5. Enter the credentials for Snowflake and Click Authorize App.

PreviousSnowflake NextAttio

Last updated 1 day ago

Adding Credentials to Stacksync

1. Select Snowflake in the Create Sync page in Stacksync.

2. Copy the user public key for next steps

3. Find the credentials for your Snowflake instance.

Note the database name, schema name and the account identifier.

Account Identifier uniquely identifies a Snowflake account within your organization. It is a combination of your organization name and account name. It can be found in the Snowflake web interface.

Learn More

4. Run the setup script in Snowflake

Copy the following script which will create a new Stacksync role, user with the necessary permissions.

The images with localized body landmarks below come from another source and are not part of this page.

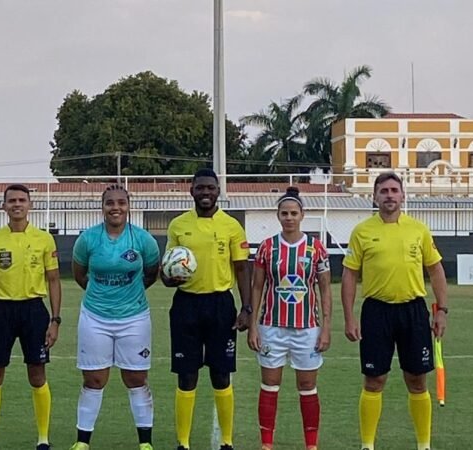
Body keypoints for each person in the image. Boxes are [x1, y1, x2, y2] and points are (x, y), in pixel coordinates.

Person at [341, 172, 448, 450]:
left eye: (394, 190)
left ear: (402, 196)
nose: (389, 195)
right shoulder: (362, 231)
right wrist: (350, 317)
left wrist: (442, 310)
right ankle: (367, 445)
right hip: (377, 312)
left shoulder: (418, 230)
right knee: (374, 380)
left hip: (413, 312)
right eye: (384, 191)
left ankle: (423, 445)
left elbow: (435, 269)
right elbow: (350, 275)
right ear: (374, 197)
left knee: (417, 379)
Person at [162, 168, 252, 450]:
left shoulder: (232, 226)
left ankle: (226, 440)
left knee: (221, 373)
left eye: (210, 188)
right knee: (187, 374)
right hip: (186, 304)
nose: (205, 193)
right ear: (191, 190)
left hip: (220, 304)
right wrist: (169, 277)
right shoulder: (178, 225)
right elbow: (167, 272)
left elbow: (241, 269)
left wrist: (246, 308)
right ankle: (184, 442)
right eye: (200, 188)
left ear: (218, 191)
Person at [0, 184, 62, 450]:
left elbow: (54, 280)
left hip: (34, 310)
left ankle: (43, 439)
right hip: (1, 311)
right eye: (12, 200)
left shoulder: (44, 239)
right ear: (4, 206)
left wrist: (55, 320)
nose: (17, 204)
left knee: (37, 372)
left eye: (22, 200)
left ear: (30, 205)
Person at [69, 185, 159, 450]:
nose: (115, 207)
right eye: (110, 203)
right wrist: (103, 296)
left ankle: (145, 443)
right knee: (94, 379)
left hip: (135, 318)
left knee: (136, 379)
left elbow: (151, 273)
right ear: (102, 206)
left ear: (128, 206)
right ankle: (82, 442)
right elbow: (79, 273)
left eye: (121, 202)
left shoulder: (143, 240)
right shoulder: (88, 239)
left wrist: (128, 296)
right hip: (95, 317)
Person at [247, 186, 332, 450]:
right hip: (271, 327)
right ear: (278, 215)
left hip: (307, 329)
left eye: (294, 213)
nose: (289, 217)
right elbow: (257, 287)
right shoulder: (267, 248)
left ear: (302, 215)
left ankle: (311, 444)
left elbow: (325, 289)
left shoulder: (316, 248)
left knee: (307, 385)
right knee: (270, 384)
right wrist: (253, 326)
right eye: (284, 213)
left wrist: (326, 328)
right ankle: (267, 444)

Paste the copied public key in create user section, if you don't want to create user, then you can set the rsa_public_key for existing user ( user type should be 'service')

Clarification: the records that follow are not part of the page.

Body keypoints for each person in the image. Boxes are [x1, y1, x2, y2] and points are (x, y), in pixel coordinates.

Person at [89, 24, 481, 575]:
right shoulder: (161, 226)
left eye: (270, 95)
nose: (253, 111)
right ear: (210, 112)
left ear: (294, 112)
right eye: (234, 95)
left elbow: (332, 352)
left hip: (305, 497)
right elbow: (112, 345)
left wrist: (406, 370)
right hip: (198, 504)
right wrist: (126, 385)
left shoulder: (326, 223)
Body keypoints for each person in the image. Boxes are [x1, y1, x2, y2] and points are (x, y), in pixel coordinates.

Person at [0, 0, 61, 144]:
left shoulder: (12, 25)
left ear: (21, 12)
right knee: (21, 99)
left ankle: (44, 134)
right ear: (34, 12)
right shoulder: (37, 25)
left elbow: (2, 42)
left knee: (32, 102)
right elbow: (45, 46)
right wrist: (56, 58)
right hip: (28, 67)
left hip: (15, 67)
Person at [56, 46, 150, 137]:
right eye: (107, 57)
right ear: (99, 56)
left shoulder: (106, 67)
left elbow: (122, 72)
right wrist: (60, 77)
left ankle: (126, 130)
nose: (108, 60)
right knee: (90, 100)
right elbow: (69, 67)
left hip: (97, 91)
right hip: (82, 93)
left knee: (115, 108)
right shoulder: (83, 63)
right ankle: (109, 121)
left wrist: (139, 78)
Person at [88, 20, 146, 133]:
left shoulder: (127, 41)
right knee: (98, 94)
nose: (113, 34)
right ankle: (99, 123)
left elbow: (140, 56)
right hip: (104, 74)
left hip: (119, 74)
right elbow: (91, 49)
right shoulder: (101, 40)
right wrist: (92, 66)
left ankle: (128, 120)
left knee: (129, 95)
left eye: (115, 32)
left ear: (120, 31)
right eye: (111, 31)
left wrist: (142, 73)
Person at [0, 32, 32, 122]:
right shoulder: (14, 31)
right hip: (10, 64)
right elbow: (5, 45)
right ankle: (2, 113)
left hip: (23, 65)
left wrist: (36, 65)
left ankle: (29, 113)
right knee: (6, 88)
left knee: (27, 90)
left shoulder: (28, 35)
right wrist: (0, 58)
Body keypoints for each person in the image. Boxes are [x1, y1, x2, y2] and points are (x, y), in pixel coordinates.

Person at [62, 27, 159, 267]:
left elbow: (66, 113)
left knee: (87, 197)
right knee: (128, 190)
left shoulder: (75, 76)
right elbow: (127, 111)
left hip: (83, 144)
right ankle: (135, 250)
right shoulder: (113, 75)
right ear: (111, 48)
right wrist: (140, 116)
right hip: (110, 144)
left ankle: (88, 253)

-- create the variables for user and role details
set role_name = 'STACKSYNC_ROLE';
set user_name = 'STACKSYNC_USER'; -- enter the username
set warehouse_name = 'COMPUTE_WH'; -- enter the warehouse you want to use
set database_name = 'STACKSYNC_TEST';
set user_type = 'service'; -- set to service user type.

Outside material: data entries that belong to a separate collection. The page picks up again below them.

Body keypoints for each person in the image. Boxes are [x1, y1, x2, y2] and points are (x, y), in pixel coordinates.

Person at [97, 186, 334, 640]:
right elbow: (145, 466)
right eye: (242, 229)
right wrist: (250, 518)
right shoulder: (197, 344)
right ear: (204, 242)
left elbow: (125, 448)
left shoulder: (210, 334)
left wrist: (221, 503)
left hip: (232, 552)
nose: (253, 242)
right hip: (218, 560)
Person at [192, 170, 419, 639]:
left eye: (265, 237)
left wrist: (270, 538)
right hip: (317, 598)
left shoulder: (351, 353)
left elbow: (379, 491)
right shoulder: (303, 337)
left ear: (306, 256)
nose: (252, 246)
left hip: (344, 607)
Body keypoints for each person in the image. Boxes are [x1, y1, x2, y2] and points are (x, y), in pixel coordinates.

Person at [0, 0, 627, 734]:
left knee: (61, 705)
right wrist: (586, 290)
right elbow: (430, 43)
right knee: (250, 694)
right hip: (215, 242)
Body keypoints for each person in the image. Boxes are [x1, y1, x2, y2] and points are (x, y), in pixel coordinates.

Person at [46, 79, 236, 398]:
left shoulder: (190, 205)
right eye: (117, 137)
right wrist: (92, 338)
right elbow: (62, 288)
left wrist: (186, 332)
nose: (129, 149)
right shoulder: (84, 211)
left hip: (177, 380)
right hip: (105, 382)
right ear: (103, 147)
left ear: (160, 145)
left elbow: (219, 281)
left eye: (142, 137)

-- change role to security admin to create user and role
use role securityadmin;

-- create the Stacksync Role
create role if not exists identifier($role_name);
grant role identifier($role_name) to role SYSADMIN;

 -- create a user for Stacksync
create user if not exists identifier($user_name)
 -- copy paste public key from stacksync.
rsa_public_key = '-----BEGIN PUBLIC KEY-----
MIIBIjANBg......
-----END PUBLIC KEY-----'
type = $user_type
default_role = $role_name
default_warehouse = $warehouse_name;

-- grant Stacksync role to the new user
grant role identifier($role_name) to user identifier($user_name);

-- change role to accountadmin to grant permissions to the Stacksync Role
use role accountadmin;

-- grant Stacksync role access to warehouse
grant usage on warehouse identifier($warehouse_name) to role identifier($role_name);

-- grant Stacksync role access to database and create schemas
grant usage on database identifier($database_name) to role identifier($role_name);
grant create schema on database identifier($database_name) to role identifier($role_name);

-- select the database
use database identifier($database_name);

-- grant previlages to the all the schemas you want to sync (This example is for the PUBLIC schema)
-- Create tables and stream previlages.
grant usage on schema PUBLIC to role identifier($role_name);
grant create table on schema PUBLIC to role identifier($role_name);
grant create stream on schema PUBLIC to role identifier($role_name);
grant select on all tables in schema PUBLIC to role identifier($role_name);
grant select on future tables in schema PUBLIC to role identifier($role_name); -- (optional, for future tables)

-- repeat the steps above for all Schemas you want to sync.

5. Enter the credentials for Snowflake and Click Authorize App.